Making a connection when it is needed the most
September 4, 2013
The Unit Ministry Teams of the 101st Combat Aviation Brigade conducted Applied Suicide Intervention Skills Training on Fort Campbell, KY Aug. 27 and 28.
"During ASIST we teach how to react as first responders for those at risk of suicide," said Staff Sgt. Ulysses Stewart, chaplain assistant for the brigade chaplain, 101st CAB. "This workshop gives you the skills to conduct a intervention with a suicidal individual and bring them to the next level of support."
The atmosphere during ASIST training is casual and everyone calls each other by their first name regardless of rank.
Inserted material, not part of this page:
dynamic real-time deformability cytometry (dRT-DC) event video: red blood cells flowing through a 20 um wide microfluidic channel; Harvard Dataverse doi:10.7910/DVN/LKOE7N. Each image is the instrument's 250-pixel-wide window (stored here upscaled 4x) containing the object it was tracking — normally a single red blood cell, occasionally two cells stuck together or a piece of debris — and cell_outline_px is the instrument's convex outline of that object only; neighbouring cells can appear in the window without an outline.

"We encourage civilian clothes and people to take off their rank," said Capt. Trish Lipke, Master Resiliency Trainer for the 101st CAB. "This is a safe environment and rank can intimidate."
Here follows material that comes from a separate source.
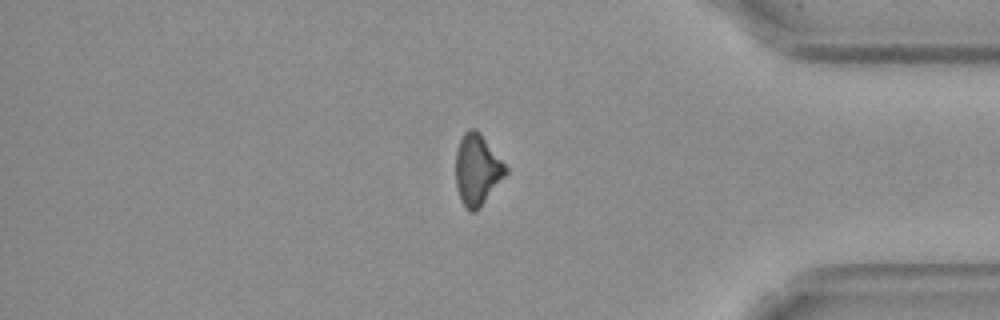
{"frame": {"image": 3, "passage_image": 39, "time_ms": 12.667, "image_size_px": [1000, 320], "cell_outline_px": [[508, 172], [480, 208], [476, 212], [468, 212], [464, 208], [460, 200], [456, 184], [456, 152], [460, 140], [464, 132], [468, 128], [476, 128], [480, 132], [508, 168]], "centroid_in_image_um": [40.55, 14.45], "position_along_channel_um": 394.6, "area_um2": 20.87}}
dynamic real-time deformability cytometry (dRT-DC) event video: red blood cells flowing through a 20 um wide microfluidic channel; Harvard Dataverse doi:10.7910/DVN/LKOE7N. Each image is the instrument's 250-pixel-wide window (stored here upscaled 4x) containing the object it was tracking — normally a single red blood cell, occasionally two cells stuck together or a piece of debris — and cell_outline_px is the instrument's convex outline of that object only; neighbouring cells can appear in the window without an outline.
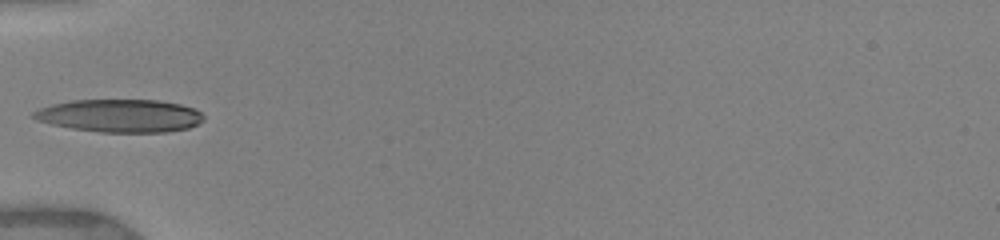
{"species": "human", "species_latin": "Homo sapiens", "temperature_condition": "warm", "stored_images_in_passage": 18, "camera_frame_rate_fps": 3000, "um_per_image_px": 0.085, "donor": {"sex": "female"}, "frame": {"image": 1, "passage_image": 1, "time_ms": 0.0, "image_size_px": [1000, 240], "cell_outline_px": [[204, 120], [188, 128], [168, 132], [100, 132], [72, 128], [52, 124], [36, 120], [32, 116], [32, 112], [40, 108], [52, 104], [72, 100], [160, 100], [180, 104], [196, 108], [204, 116]], "centroid_in_image_um": [10.22, 9.83], "position_along_channel_um": 74.8, "area_um2": 32.66}}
On the first day of training participants share their beliefs and attitudes on suicide in a small group setting. During day two they learn how spot the signs of suicide and interact with an at risk individual through role play.
"As an NCO you are supposed to know your Soldiers and sadly enough sometimes we don't," said Sgt. Andrea Fifer, chaplain assistant for 2-17th Cavalry Regiment, 101st CAB. " This class teaches why you have to know your Soldiers, you have to know how to dig deeper."
The most important thing learned during the two days of training is how to make a personal connection to save a life.
"ASIST teaches and encourages Soldiers to personally interact with those who are having suicidal ideation." said Maj. Douglas Weaver, chaplain for the 101st Combat Aviation Brigade. "This is a life on life battle buddy who can provide help and hope to someone in need."